平安時代には、絵巻物に「川屋」(トイレ)の様子が描かれました。
鎌倉時代には、現代でいう「循環型社会」の走りとなる「こやし」のシステムが確立します。これは人間の排泄物を肥料として農地に再利用する仕組みです。
江戸時代になると「川屋」がさらに発展し、肥料としての商業的価値も高まりました。当時の日本のトイレは、同時期の欧米諸国に比べて、圧倒的に衛生的だったといわれています。
対してヨーロッパでは、溜めた排泄物を2階から道路に投げ捨てる習慣がありました。そのため香水やハイヒールが流行り、疫病も多かったそうです。
江戸時代のトイレ事情と東西の違い
江戸時代のお殿様が使用したトイレの復元品も展示されています。畳敷きの部屋に漆で塗られた「おまる」が埋め込まれた贅沢な造りで、蓋があり、音消しや匂い消しとして松の葉や炭が使われていました。
興味深いのは、江戸時代の「厠(かわや)」には東西で違いがあったという点です。
江戸(東日本)では扉が半分しかなく、板壁で質素な作りだったのに対し、京都など西日本では扉が上まであり土壁で作られ、プライバシーが確保されていました。
この違いの理由は明らかではないものの、江戸が爆発的に人口が増えていて、資材にそこまでお金がかけられなかったのではという推察ができるそうです。
江戸時代後半には、町民文化の成熟とともに、便器も木製から陶器製へと進化し、特に「瀬戸焼」で作られた美しい絵付けを施したトイレが人気を博しました。

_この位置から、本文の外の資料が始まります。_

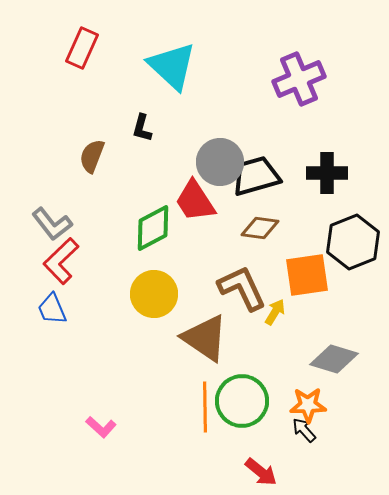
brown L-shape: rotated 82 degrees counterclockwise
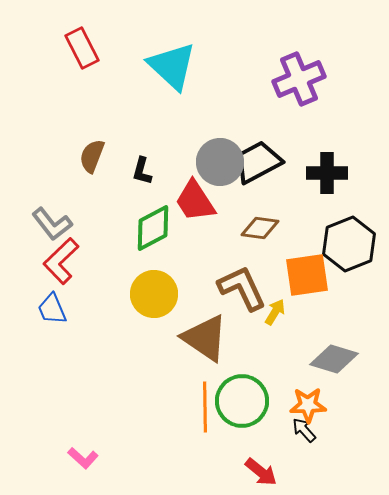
red rectangle: rotated 51 degrees counterclockwise
black L-shape: moved 43 px down
black trapezoid: moved 2 px right, 14 px up; rotated 12 degrees counterclockwise
black hexagon: moved 4 px left, 2 px down
pink L-shape: moved 18 px left, 31 px down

同時代のイギリスでは、水洗トイレの原型と下水道の整備が始まっており、日本とは異なる進化を遂げていました。
公団住宅で進化した日本のトイレ
戦後のトイレ事情で画期的だったのは、水洗トイレ化に一役買ったといわれる公団住宅です。
それまで別々だった小便所と大便所をひとつにまとめ、狭い住宅でも効率的に使えるようなトイレが誕生しました。
このトイレは、男性は立って小便を、階段の上にしゃがんで大便ができる階段式の構造で、さらに隅にタンクを置き、上部に手洗いも設けるという工夫もありました。
その後、数年で洋式トイレが集合住宅に導入され、日本初のシャワートイレも開発されました。
アメリカやドイツなど海外のトイレメーカーが、日本の技術を取り入れ始めた事例も紹介されています。
時代を彩るトイレカラーの変遷
館内では、トイレのカラー変遷も展示されています。1970年の大阪万博の頃は「原色のトイレ」が流行ったといいます。
「トイレの文化館」は、日常に欠かせないトイレを通して、日本の文化や技術の歩みを知ることができる貴重な施設です。
日本ならではの「清浄性」へのこだわりは、こうしたトイレ文化にも色濃く表れており、その高い技術力は、今や海外からも注目を集めています。
トイレの文化館を含む「INAXライブミュージアム」は、毎週水曜日が休館日。入場料は一般が1,000円、小中学生はそれぞれ料金設定があり、詳細はホームページで確認できます。